Most of us are familiar with the Boy Scout motto, "Be Prepared," but how many actually follow this good advice in all circumstances? The answer is not many. And how many of us carry the so-called "Ten Essentials" every time we go out? Again, the answer is, not many. Just ask yourself this question: "If I go for a day hike and I'm not able to get back to the trailhead by dark, would I be able to survive the night?" Even in temperate climates the answer may be "no." In Colorado where I live , temperatures usually drop dramatically at night, sometimes even below freezing, especially in the mountains. And we all know that rain, even on a hot summer day, can strip the body of its normal warmth and lead to hypothermia.
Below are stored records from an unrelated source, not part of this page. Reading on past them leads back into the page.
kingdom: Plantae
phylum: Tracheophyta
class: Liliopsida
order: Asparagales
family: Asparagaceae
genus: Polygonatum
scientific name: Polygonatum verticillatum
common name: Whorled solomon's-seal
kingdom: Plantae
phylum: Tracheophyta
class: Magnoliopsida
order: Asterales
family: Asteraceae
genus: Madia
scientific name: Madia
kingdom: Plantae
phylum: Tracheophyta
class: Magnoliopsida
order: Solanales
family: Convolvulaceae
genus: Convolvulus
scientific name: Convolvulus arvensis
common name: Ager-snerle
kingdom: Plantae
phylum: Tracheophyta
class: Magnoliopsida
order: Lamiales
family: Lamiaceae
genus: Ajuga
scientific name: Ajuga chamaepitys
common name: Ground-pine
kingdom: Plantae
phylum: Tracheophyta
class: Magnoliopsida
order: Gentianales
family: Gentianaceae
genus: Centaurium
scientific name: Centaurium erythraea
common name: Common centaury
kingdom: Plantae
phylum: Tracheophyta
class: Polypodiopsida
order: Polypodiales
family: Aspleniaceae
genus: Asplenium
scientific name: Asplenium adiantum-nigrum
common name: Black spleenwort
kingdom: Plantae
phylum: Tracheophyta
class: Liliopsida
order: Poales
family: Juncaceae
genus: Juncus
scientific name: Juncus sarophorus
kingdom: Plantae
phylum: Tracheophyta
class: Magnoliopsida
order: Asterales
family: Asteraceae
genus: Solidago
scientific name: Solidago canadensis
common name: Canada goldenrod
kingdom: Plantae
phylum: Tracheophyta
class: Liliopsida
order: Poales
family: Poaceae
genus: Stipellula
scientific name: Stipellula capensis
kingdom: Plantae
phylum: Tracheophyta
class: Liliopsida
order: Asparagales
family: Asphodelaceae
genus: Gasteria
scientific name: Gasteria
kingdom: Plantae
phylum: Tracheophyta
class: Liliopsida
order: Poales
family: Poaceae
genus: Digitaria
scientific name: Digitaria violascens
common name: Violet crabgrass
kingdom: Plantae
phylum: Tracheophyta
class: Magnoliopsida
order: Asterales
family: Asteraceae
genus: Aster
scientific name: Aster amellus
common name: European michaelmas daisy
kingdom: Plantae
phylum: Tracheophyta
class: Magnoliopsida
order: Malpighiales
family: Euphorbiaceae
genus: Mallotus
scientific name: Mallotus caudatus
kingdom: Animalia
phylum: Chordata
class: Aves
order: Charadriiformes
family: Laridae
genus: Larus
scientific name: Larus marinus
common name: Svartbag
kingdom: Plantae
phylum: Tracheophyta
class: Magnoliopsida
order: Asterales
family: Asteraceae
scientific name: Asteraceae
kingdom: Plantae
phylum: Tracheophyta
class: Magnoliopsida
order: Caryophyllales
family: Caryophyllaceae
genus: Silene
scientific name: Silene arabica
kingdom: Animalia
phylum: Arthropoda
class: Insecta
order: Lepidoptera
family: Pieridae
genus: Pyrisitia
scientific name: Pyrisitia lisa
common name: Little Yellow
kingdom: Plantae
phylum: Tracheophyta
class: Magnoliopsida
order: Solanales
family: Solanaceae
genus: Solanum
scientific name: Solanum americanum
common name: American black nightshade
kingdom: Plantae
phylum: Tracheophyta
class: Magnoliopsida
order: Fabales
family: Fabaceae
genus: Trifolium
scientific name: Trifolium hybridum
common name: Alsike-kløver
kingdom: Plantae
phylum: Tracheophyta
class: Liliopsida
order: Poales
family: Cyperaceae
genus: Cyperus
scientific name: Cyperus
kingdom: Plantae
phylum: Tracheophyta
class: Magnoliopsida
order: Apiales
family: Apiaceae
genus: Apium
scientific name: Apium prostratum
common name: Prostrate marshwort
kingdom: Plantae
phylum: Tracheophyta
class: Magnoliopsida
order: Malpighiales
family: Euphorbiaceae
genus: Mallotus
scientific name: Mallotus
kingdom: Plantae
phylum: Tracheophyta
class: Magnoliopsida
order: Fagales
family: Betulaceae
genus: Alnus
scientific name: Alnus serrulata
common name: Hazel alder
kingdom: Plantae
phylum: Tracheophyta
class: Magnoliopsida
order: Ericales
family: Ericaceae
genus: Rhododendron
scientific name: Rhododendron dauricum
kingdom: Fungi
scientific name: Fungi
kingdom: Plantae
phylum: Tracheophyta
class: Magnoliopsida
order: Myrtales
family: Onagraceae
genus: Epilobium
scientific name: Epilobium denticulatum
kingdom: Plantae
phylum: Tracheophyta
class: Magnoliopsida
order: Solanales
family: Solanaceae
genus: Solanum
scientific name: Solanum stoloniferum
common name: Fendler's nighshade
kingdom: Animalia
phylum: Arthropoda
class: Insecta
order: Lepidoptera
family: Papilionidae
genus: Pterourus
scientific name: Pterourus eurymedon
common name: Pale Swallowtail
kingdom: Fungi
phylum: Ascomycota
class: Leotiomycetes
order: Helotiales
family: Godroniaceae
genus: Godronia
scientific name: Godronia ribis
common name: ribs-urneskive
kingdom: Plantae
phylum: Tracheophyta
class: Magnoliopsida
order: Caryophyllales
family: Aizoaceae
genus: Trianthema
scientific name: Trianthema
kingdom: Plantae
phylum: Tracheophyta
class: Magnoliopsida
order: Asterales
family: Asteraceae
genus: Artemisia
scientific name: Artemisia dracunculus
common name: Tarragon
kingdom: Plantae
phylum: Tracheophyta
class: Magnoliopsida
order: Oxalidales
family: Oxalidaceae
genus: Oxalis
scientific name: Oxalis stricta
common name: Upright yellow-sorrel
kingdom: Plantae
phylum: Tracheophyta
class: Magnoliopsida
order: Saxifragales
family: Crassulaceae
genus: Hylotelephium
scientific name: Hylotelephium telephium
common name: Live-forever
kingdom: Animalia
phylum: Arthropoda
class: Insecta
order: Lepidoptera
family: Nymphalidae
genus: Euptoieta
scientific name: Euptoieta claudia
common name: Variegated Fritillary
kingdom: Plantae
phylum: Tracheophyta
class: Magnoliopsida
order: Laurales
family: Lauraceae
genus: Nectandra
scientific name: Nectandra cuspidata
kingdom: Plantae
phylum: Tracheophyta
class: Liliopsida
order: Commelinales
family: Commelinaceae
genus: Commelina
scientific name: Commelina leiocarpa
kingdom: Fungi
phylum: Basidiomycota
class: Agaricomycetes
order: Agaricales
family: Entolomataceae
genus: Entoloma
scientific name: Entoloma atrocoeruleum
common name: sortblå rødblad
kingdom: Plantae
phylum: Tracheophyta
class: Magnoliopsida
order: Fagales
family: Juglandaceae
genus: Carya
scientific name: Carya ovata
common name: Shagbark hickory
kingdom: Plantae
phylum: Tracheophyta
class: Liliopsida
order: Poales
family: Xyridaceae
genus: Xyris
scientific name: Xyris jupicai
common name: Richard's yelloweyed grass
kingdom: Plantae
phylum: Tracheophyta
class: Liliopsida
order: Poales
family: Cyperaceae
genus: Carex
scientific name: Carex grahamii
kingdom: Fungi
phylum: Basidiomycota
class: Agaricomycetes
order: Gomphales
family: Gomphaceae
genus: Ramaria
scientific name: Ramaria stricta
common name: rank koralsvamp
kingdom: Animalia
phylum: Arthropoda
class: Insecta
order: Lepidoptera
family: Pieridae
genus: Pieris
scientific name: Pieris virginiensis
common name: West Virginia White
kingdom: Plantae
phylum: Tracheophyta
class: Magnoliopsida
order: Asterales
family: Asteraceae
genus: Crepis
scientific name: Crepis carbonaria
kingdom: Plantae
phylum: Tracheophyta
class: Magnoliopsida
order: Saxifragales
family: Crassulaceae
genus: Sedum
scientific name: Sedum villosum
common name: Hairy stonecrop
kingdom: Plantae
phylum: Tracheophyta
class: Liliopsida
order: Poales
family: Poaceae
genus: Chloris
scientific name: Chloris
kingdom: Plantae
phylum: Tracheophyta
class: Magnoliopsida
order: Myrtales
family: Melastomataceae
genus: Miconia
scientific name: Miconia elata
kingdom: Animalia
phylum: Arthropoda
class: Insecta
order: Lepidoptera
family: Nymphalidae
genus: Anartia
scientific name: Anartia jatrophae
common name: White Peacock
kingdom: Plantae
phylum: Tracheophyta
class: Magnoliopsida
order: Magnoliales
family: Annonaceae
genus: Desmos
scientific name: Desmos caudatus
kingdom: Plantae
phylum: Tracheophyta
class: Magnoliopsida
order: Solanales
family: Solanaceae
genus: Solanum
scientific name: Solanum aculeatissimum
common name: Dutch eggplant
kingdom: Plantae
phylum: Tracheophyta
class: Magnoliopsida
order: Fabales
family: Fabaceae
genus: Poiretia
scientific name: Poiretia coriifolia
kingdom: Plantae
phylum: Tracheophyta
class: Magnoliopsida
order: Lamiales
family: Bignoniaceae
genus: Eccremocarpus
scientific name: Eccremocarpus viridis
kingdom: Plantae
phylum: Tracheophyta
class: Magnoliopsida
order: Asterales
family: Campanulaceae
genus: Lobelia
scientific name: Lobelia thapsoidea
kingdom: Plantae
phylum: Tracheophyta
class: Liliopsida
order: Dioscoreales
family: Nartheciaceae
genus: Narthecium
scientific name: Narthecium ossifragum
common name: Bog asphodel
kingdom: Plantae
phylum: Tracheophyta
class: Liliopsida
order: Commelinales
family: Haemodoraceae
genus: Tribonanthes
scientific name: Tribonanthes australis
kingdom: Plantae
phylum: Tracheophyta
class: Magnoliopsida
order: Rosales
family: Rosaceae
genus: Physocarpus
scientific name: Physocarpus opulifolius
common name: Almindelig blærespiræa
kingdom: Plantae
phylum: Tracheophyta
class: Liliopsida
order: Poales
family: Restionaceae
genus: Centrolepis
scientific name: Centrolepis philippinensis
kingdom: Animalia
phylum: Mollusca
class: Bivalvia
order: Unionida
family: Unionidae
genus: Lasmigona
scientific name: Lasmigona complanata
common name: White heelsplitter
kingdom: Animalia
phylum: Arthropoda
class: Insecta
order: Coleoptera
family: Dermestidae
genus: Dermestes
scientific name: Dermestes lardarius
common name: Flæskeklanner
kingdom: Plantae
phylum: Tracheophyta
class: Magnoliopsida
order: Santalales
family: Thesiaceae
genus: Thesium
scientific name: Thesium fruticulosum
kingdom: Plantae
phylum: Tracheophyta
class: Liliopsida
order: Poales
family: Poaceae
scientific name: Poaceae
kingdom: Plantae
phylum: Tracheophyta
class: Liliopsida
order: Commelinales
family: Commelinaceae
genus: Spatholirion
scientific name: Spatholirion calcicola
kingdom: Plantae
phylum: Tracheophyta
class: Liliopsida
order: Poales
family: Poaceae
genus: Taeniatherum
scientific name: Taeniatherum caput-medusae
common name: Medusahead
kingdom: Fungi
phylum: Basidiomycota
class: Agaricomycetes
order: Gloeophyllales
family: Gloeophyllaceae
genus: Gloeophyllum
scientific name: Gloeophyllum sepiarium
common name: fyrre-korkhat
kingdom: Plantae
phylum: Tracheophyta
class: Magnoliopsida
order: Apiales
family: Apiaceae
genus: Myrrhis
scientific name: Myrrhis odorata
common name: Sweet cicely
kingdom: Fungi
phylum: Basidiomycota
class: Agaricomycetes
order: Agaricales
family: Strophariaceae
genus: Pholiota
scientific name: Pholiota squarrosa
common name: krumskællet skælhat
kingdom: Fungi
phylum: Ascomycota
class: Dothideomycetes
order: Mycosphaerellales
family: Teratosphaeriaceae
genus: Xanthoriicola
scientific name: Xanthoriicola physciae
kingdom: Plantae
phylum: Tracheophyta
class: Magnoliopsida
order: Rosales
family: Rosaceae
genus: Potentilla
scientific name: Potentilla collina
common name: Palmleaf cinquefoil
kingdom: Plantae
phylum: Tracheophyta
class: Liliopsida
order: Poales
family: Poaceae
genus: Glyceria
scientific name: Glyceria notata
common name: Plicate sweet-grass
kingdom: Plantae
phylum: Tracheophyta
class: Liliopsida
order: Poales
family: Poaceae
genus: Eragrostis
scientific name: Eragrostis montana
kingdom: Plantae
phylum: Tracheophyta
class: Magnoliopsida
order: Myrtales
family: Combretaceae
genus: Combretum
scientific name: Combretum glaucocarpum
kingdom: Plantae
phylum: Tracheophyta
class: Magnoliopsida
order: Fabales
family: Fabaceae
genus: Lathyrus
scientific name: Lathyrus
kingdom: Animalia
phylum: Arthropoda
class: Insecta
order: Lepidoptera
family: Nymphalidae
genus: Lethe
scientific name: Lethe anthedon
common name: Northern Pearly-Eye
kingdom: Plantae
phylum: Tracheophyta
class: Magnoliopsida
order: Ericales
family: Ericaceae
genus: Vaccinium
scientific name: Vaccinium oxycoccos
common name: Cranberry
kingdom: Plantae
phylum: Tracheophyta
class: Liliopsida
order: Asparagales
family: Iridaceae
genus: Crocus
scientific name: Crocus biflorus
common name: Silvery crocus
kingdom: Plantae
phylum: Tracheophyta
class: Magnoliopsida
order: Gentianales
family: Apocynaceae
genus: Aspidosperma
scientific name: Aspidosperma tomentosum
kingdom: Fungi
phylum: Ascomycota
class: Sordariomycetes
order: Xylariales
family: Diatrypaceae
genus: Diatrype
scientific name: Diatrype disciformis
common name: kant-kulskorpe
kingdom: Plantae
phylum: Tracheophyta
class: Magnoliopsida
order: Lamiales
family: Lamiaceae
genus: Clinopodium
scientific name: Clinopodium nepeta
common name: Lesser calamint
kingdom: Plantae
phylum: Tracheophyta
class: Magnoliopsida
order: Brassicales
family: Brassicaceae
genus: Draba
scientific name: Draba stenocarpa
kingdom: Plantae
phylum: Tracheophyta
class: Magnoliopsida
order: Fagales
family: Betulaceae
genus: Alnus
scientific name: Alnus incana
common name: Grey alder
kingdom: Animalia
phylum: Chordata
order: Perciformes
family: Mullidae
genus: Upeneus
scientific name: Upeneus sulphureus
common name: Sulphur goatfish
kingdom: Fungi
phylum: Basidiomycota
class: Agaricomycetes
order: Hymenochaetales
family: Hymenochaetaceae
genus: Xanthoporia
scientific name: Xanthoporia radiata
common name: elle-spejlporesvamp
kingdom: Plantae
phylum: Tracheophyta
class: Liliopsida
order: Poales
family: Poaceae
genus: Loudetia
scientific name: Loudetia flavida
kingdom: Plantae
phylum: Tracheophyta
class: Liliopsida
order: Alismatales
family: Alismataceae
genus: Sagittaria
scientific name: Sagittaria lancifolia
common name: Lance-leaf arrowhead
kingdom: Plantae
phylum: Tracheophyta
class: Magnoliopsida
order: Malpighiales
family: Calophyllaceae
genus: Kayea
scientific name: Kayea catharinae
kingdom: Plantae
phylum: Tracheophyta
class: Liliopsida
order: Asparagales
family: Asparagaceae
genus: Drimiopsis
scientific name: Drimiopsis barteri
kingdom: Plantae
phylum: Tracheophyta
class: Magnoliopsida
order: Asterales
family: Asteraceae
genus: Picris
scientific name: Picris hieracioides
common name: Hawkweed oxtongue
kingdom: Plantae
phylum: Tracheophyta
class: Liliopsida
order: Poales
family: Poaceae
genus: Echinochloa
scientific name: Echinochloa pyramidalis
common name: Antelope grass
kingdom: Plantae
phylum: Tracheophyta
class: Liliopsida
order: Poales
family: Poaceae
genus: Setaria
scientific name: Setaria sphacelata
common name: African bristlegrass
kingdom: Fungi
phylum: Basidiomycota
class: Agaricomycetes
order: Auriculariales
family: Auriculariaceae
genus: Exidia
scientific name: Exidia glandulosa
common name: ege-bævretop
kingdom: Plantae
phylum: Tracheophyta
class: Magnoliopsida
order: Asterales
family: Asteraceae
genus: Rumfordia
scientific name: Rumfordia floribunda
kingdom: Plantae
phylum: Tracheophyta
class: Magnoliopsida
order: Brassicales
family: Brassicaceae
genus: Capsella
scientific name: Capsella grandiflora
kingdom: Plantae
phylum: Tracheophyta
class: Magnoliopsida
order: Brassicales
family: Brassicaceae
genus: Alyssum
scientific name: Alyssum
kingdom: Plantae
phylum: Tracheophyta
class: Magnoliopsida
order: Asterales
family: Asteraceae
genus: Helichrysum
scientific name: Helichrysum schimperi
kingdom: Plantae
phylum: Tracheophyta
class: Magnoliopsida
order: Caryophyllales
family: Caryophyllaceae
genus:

My advice to you is to be prepared for what is POSSIBLE, not what is PROBABLE. in other words, the forecast may be for clear weather, but you should still carry rain gear because it COULD rain. Obviously there are limits. You don't want to carry a huge pack every time you you go for a jog on the greenbelt. But there are some lightweight things you can carry in a fanny pack without getting bogged down. I would start with the Ten Essentials: food, water, knife, first aid kit, map, extra clothing, fire starters, compass, space blanket, and flashlight.
I also carry at least one 55-gallon plastic bag which folds up pretty small. It makes a dandy bivvy sack if you have to spend the night out. In addition I carry a lightweight plastic poncho which you can buy for less than a dollar to keep my top half and my pack dry. And while we're on the subject of plastic, I always carry two plastic bread bags. I slip them over my socks in wet weather to keep my feet dry. Amazingly, I have hiked many miles on bread bags with no problem!
I also carry a pair of trauma shears which you can buy at Walgreens for cutting up clothing and packs to use as field expedients for bandages or for making a stretcher, and a small hand saw or wire saw to use for cutting down saplings for making a stretcher. These two items are what I call "effectiveness multipliers." They will greatly improve your effectiveness in a wilderness first aid situation.
Lastly, I always carry lights. If you have ever been be-nighted on the trail, you know the psychological value of having even a small light, not to mention the fact that it might keep you from walking off a cliff.
If you are still dubious about my "Be Prepared" advice, go hang out on your favorite hiking trail after dark some evening and see if you think you could survive the night.